07-21-2021 03:11 PM
Hi The below is status of one client after login as guest at c9800. It shows Web Auth Pending. Do you think it is normal? thank you.
07-22-2021 12:24 AM
- (Possibly) : https://bst.cloudapps.cisco.com/bugsearch/bug/CSCvx35811
M.
07-22-2021 07:38 AM
@marce1000 CSCvx35811 is the exact opposite of this problem (I know, we raised that bug) - when client is already in RUN state but you want to use use CoA to force them to re-authenticate but controller doesn't react to the CoA. So it's definitely not that.
More likely as @Arshad Safrulla says that the user has not completed captive portal login.
Check the client debugs and radius packet captures to see what's happening.
You've also not mentioned what software version you're using.
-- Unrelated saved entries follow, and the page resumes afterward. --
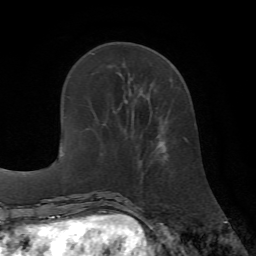
Breast MRI (dynamic contrast-enhanced), one axial slice; position 22 of 72 along the scan axis; cropped to one breast; dynamic contrast-enhanced series, time point 2 of 7 at this slice position (early post-contrast); 1.5 T; TE 4.2 ms, TR 8.7 ms; 256 × 256 image matrix, field of view 180 × 180 mm. Female patient.
Structures marked on this image (semi-automatically segmented with operator editing):
- enhancing-tissue mask used for the functional tumour volume (all voxels passing the contrast-enhancement thresholds inside the analysis volume; usually the tumour): box from (x=156, y=112) to (x=186, y=157) px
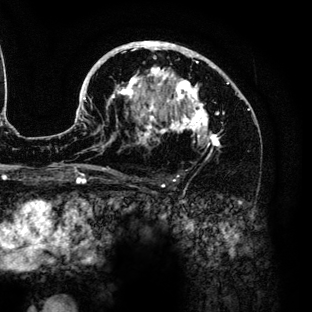
Breast MRI (dynamic contrast-enhanced), one axial slice; position 83 of 136 along the scan axis; cropped to one breast; dynamic contrast-enhanced series, time point 2 of 6 at this slice position (early post-contrast); 3 T; TE 4.2 ms, TR 7.9 ms; 1.2 mm slice thickness; 312 × 312 image matrix. Female patient.
Annotated regions visible in this slice (semi-automatic segmentation, software-assisted and operator-edited):
- enhancing-tissue mask used for the functional tumour volume (all voxels passing the contrast-enhancement thresholds inside the analysis volume; usually the tumour): bounding box (x1, y1, x2, y2) in pixels: (83, 41, 245, 181)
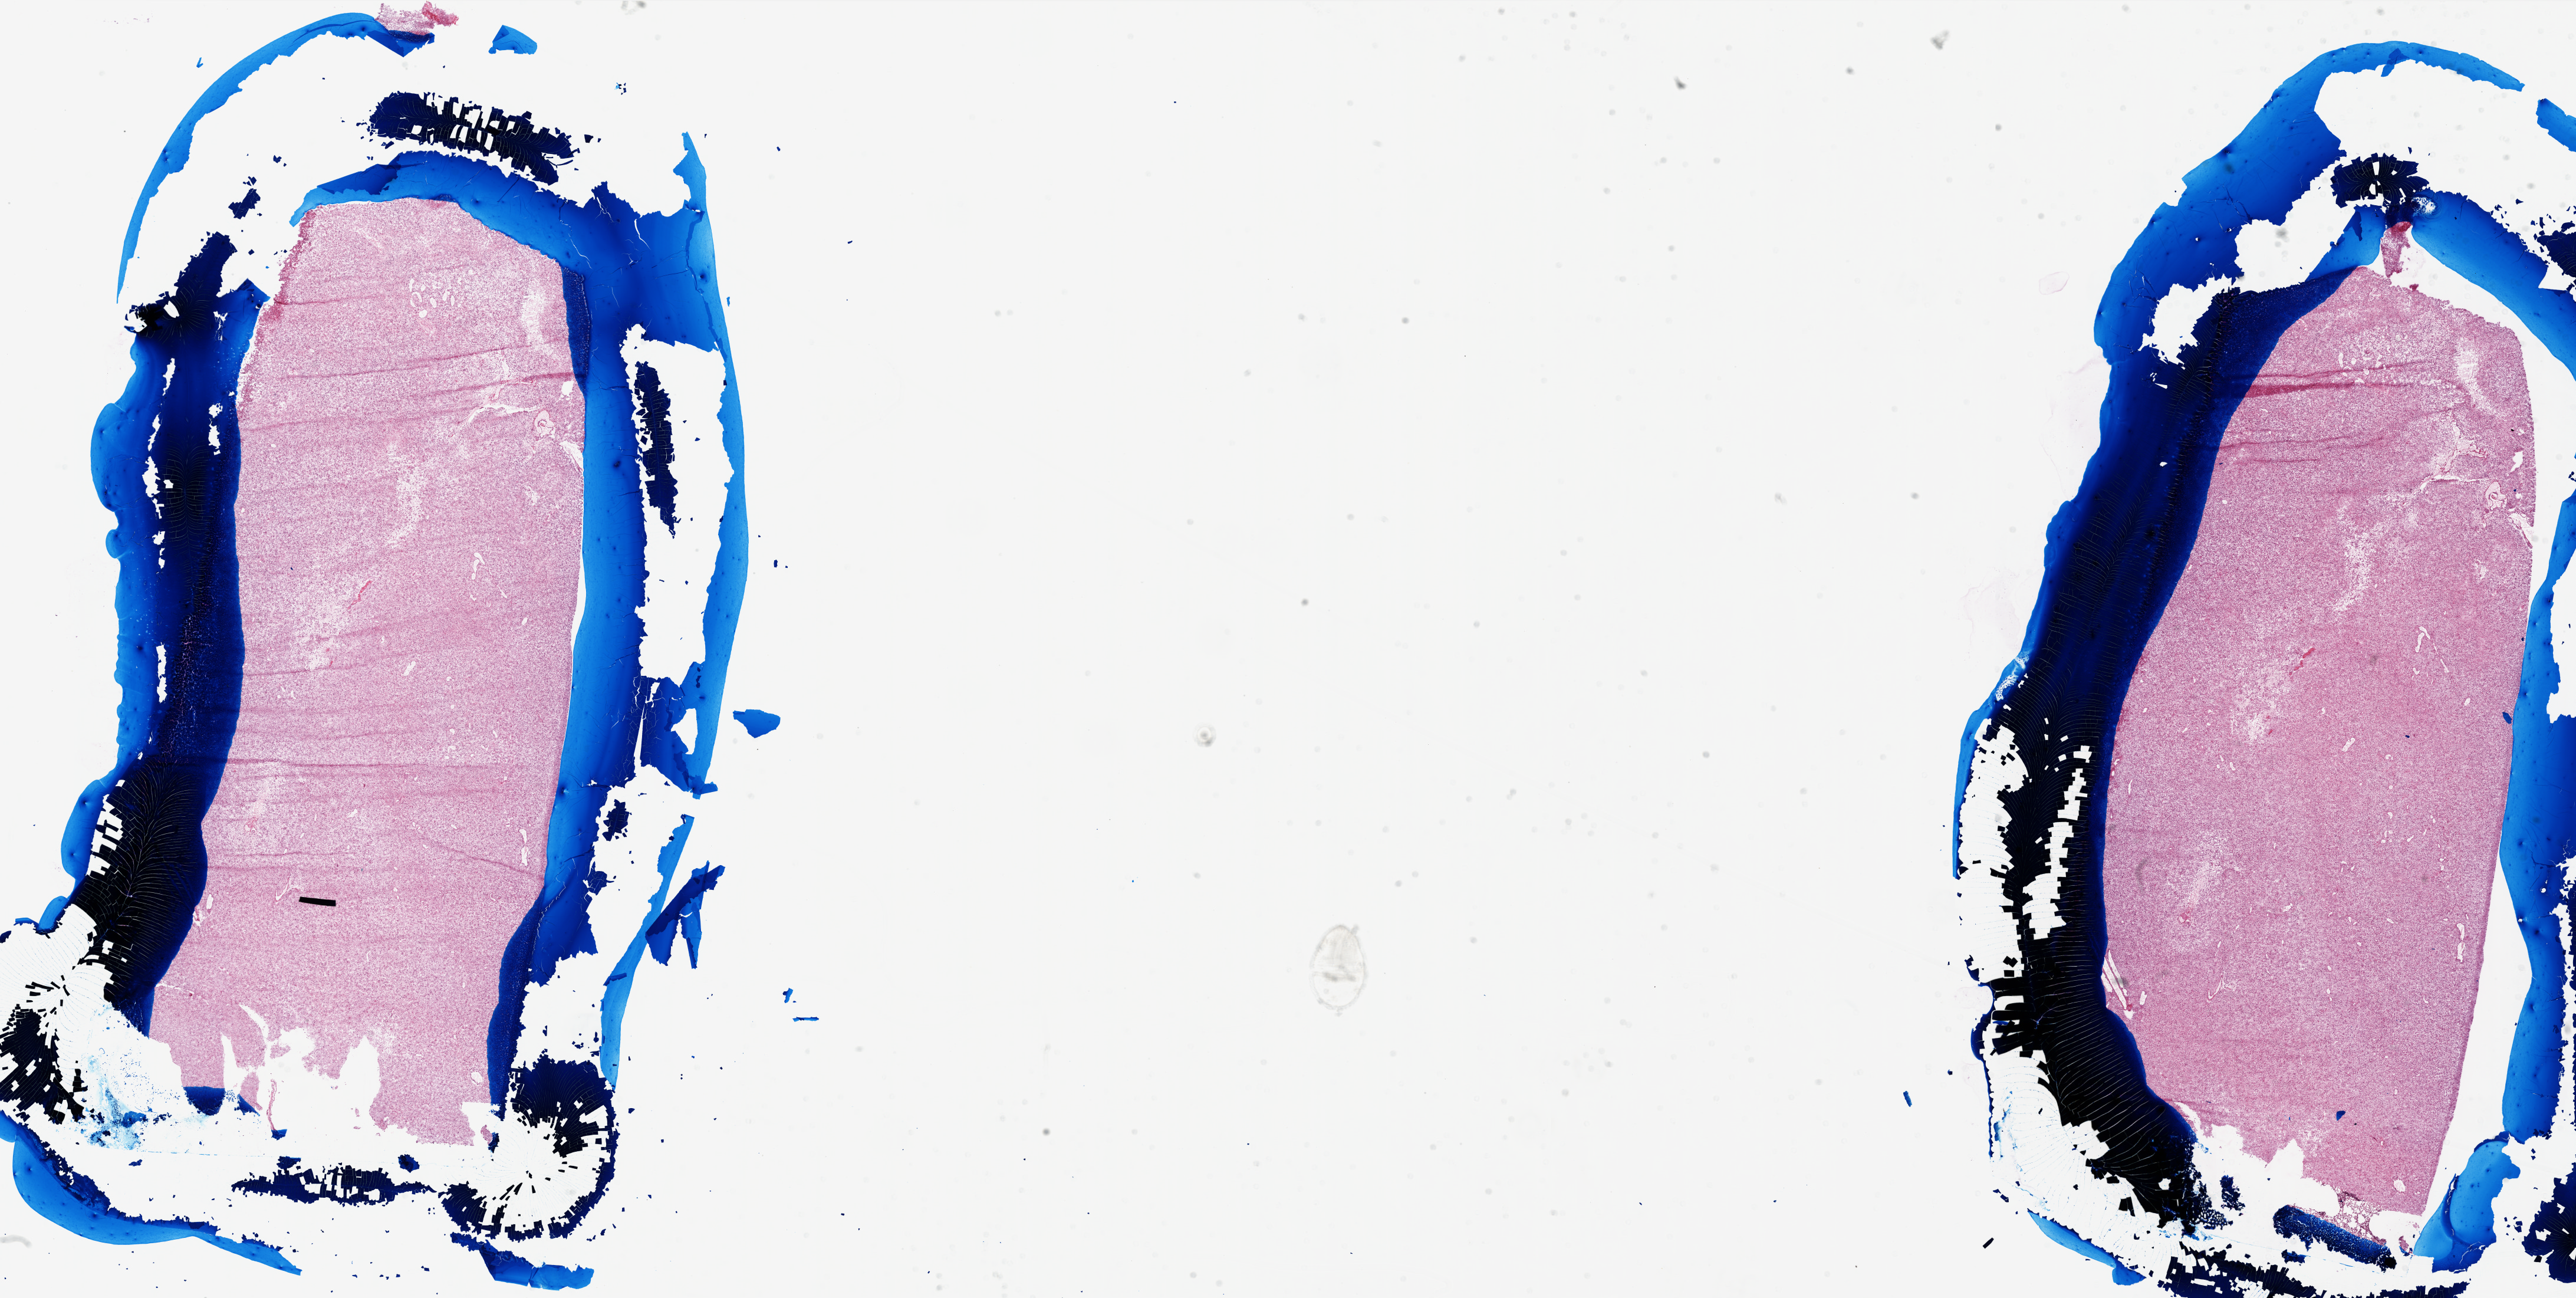
Digitized H&E tissue section (whole slide) — low-resolution overview of the scanned area, about 35.0 x 17.6 mm; frozen section from the top of the tissue portion; primary tumour sample from the brain. Male patient; age at initial diagnosis 61 years. Slide review estimates, as recorded: tumour cells 90%, tumour nuclei 100%, normal cells 0%, stromal cells 0%, necrosis 10%.
• diagnosis: Glioblastoma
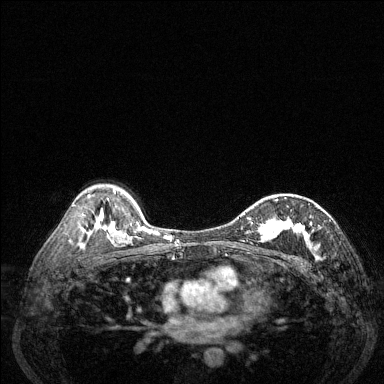
Breast MRI (dynamic contrast-enhanced), one axial slice. Position 88 of 144 along the scan axis. Dynamic contrast-enhanced series, time point 2 of 6 at this slice position (early post-contrast). 1.5 T. TE 1.7 ms, TR 4.6 ms. 1.2 mm slice thickness. 384 × 384 image matrix, field of view 320 × 320 mm. Female patient.
Outlined on this slice (semi-automatically segmented with operator editing):
- enhancing-tissue mask used for the functional tumour volume (all voxels passing the contrast-enhancement thresholds inside the analysis volume; usually the tumour): box from (x=238, y=199) to (x=331, y=257) px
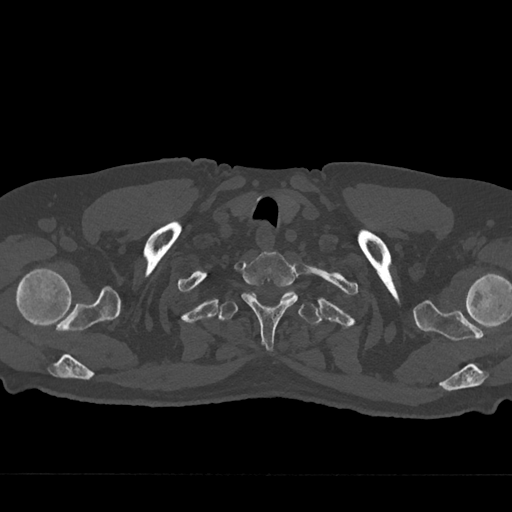
CT including the spine, one axial slice; position 646 of 797 along the scan axis; reconstruction kernel Br40s/3; bone window (W 1800 / L 400 HU); 0.5 mm slice thickness; 512 × 512 image matrix. Patient: male, 75 years. Case-level facts recorded for this patient, not image findings: primary cancer: renal.
Annotated regions visible in this slice (semi-automatic segmentation, software-assisted and operator-edited):
- T1 vertebra: bounding box (x1, y1, x2, y2) in pixels: (241, 252, 298, 351)
- T2 vertebra: (218, 290, 321, 325)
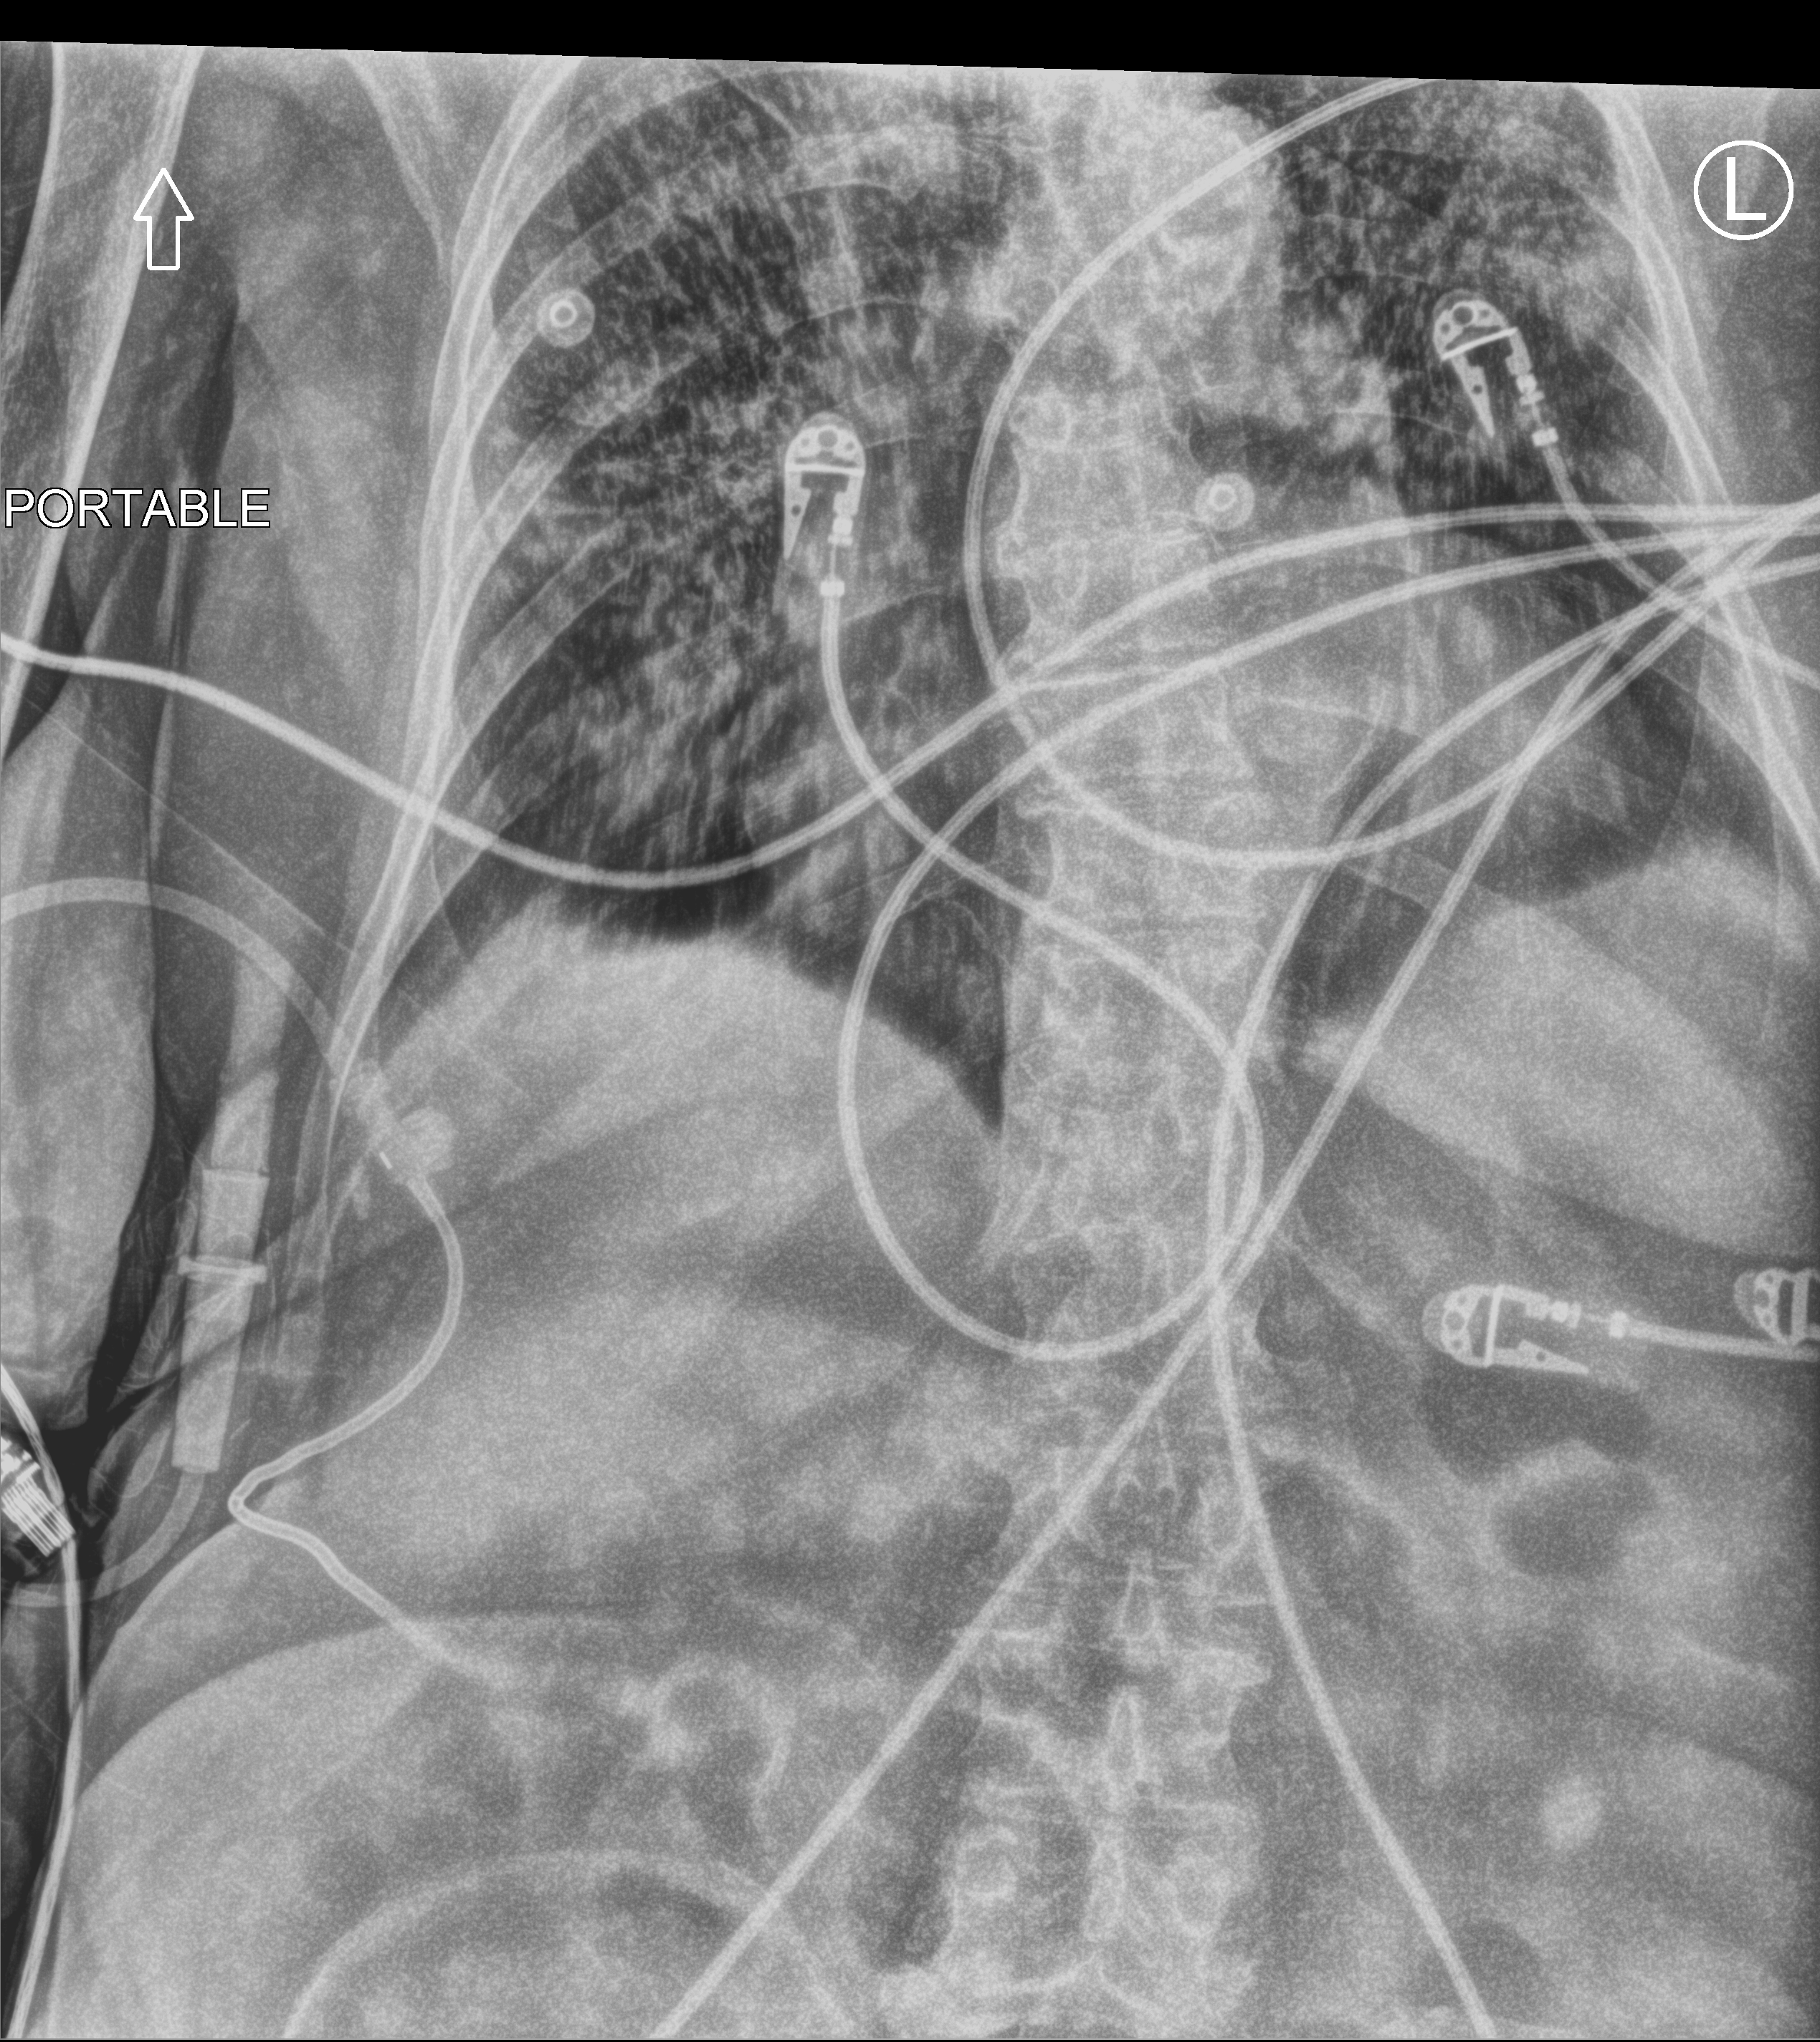
Bedside abdomen radiograph (computed radiography); anteroposterior (AP) projection. Female patient hospitalised with COVID-19, age 75–90 years.
Admission-level facts for this patient (not findings on this image; timing relative to this image not recorded):
- mechanically ventilated during this hospital stay: no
If you're using this functionality with CWA then I'd highly recommend at least 17.5.1 as we could not get everything working correctly until this version. Some radius options were only implemented in 17.5.1 even though they are configurable on CLI before that but the WLC just silently ignores them.
07-22-2021 01:40 AM
Is the guest users authenticating via LWA or CWA? If you are doing CWA please make sure all the communication ports are allowed from radius to wlc and vice versa.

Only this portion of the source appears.